J’ai rencontré mon alter ego. J’ai donné et j’ai reçu. J’ai commencé à dire nous. J’ai co-construit, j’ai co-décidé, j’ai co-géré, j’ai co-cuisiné. J’ai mis en commun, j’ai mélangé, j’ai co-inventé tout ce qu’il y avait à inventer. J’ai porté des enfants. J’ai été bouleversée et décentrée. J’ai changé d’orbite. J’ai bercé nourri consolé souri soigné embrassé regardé d’autres que moi. J’ai re-traversé mon enfance. J’ai re-chanté la souris verte, j’ai re-joué à cache-cache, j’ai re-lu les petits livres à couverture cartonnée, j’ai re-marché à quatre pattes, j’ai ré-appris à lire et à compter, j’ai recouvert des cahiers de papier bleu. J’ai accompagné comme j’ai pu. J’ai un peu oublié le trou noir. J’étais occupée.
J’ai poursuivi ma course sur une nouvelle orbite. J’ai inversé les pôles, j’ai retourné la gravité. J’ai inversé les rôles, j’ai été inversée. J’ai veillé mes deux géants. Je les ai accompagnés, les ai nourris, leur ai raconté des histoires.
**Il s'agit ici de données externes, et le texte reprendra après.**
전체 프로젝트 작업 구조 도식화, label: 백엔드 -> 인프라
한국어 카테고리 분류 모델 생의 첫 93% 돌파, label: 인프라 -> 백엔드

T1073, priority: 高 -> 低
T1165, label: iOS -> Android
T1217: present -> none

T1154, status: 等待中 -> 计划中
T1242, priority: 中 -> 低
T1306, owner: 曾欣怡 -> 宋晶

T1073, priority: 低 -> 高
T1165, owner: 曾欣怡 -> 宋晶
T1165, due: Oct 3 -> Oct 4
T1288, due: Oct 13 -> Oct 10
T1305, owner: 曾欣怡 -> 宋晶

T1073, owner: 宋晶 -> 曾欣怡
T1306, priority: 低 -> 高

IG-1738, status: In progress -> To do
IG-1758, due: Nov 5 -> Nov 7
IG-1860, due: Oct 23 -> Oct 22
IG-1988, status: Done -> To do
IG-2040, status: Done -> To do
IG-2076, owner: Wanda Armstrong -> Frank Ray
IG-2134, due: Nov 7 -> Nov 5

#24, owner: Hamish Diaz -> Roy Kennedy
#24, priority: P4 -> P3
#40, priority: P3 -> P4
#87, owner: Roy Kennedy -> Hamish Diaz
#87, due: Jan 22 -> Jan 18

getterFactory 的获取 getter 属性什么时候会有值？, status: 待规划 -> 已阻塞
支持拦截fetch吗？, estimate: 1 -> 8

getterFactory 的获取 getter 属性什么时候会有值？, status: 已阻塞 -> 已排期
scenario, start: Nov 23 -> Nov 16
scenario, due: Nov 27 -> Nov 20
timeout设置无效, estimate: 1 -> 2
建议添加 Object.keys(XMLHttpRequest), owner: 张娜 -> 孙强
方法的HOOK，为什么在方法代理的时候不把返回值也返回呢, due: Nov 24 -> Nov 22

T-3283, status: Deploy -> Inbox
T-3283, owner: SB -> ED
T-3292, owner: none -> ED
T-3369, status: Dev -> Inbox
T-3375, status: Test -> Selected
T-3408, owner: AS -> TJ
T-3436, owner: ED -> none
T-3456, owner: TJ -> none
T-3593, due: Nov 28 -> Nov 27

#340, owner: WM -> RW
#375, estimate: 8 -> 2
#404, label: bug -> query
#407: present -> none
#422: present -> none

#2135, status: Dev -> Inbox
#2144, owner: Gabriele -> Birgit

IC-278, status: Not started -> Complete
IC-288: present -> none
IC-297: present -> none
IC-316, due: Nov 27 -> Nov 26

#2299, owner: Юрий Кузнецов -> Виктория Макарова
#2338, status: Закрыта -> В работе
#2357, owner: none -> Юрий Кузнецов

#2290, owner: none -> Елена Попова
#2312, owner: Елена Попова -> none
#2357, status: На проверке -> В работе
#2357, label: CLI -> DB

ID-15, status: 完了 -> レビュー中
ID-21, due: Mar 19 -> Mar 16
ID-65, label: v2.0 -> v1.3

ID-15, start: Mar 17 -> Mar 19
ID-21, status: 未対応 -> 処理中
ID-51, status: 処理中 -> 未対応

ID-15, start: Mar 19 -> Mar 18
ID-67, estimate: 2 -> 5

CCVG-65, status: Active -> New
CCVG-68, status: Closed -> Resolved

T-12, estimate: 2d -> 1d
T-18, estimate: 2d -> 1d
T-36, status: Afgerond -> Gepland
J’ai fait la paix. Je les ai regardés, j’ai vu un jeune homme timide et une jeune rebelle. J’ai mis mes deux petits géants en terre, je les ai gardés dans ma poche, dans une enveloppe, dans un sac à main d’où s’échappent encore des papillons du passé ou un petit carnet à spirale tracé de mots hésitants. J’ai recommencé à écrire. J’ai d’abord commencé à courir.
Je reprends mes cahiers, les cahiers à plumes et les autres. Je cours, j’écris, je travaille. Je cours sur les bords du trou noir comme sur les rives d’un vieux volcan. J’écris mes aventures au centre de la terre. Je vis. Je m’écris. Je décris. Je suis (d)écrite.